Die Landesversorgung hat definiert, welche Produkte lebenswichtig sind: Lebensmittel, Heilmittel, Telekommunikation, Elektrizität, Heizöl und Treibstoffe. Störungen im Bereich Treibstoffe können wir in England beobachten, ein anderes Beispiel sind unterbrochene Verkehrswege, wie die «Ever Given» im Suezkanal gezeigt hat. Der Rhein könnte zu wenig Wasser führen, auch dies würde Verzögerungen in der Lieferkette von Gütern nach sich ziehen. In vielen Bereichen hat der Bund zusammen mit der Privatwirtschaft, den Importeuren und Branchenverbänden wirkungsvolle Massnahmen entwickelt. Etwa die Pflichtlager, welche die Versorgung der Bevölkerung für drei bis sechs Monate garantieren. Wie viele solcher Pflichtlager gibt es in der Schweiz? Diese gibt es an verschiedenen-Orten in der Schweiz und für verschiedene Bereiche. Es sind grosse Heizöltanks, oder im Lebensmittelbereich ist es etwa die Reismühle in Brunnen, die einen gewissen Bestand an Vorräten hält. Dann gibt es Lager im Heilmittel-, im Dünger- und im Treibstoffbereich. In den vergangenen Jahren mussten einige der insgesamt 300 Lager – ohne öffentliches Aufsehen – auch ab und zu angezapft werden. Sind in einem Ernstfall die drei bis sechs Monate verstrichen, kommen weitere staatliche Massnahmen zum Tragen. Wann würde in einem Ernstfall der Bund eingreifen? Der Bund greift erst ein, wenn die Wirtschaft nicht mehr in der Lage ist, die Bevölkerung mit den lebenswichtigen Lebensmitteln und Gütern zu versorgen. Im Bereich Informations- und Kommunikationstechnologie hat der Bund Minimalstandards festgelegt, damit die Widerstandskraft des Gesamtsystems gestärkt wird. Viele Massnahmen erfolgen in enger Zusammenarbeit mit den Branchen. Sollten Mangellagen eintreffen, folgt je nach Produkt oder Dienstleistung eine Kaskade von Massnahmen. Als Beispiel: Bei einem Treibstoffmangel würden zuerst die Treibstofflager geöffnet, verbunden mit flankierenden Massnahmen, die zum freiwilligen Energiesparen führen (zum Beispiel Aufruf zur ÖV-Nutzung oder Reduktion des Freizeitverkehrs). Steigerungen wären Temporeduktionen bis hin zu Rationierungen. Solche Entscheidungen unterstehen dem Bund.

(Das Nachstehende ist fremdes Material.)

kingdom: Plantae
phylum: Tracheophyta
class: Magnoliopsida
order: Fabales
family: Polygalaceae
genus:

Werden Problemstellungen auch mit Blick auf das Ausland beurteilt? Die Abhängigkeit vom Ausland ist enorm, sodass eine grenzüberschreitende Betrachtung unerlässlich ist. Unsere Lebensmittel kommen zu 40 Prozent aus dem Ausland, Energie zu 80 Prozent und Medikamente zu 70 Prozent. Das Bundesamt für wirtschaftliche Landesversorgung und die Wirtschaft beobachten diese Märkte stetig. Die Vorstellung eines Computervirus ist beunruhigend. Es gab KMU, die deswegen mehrere Tage lahmgelegt waren. Es gibt auch in diesem Bereich Szenarien, und die Massnahmen werden auf Praxistauglichkeit hin geprüft. Bei Angriffen im Telecom- Bereich könnte beispielsweise der Datentransfer eingeschränkt werden, die Telefonie hätte dabei Vorrang. Die Folge wären Einschränkungen bei der Übermittlung von Videodateien und Streaming-Diensten.

Wir Menschen sind abhängig. Und die Corona-Pandemie führt uns die Verletzlichkeit deutlich vor Augen. Welche Haltung soll der Mensch heute einnehmen? Wir können uns auf die wirtschaftliche Landesversorgung verlassen. Sie hat den Auftrag, die Versorgung mit lebenswichtigen Gütern und Dienstleistungen in Mangellagen sicherzustellen. Doch jede Person hat auch die Pflicht, zur Bewältigung der Aufgaben in Staat und Gesellschaft beizutragen – zum Beispiel mit einem Notvorrat.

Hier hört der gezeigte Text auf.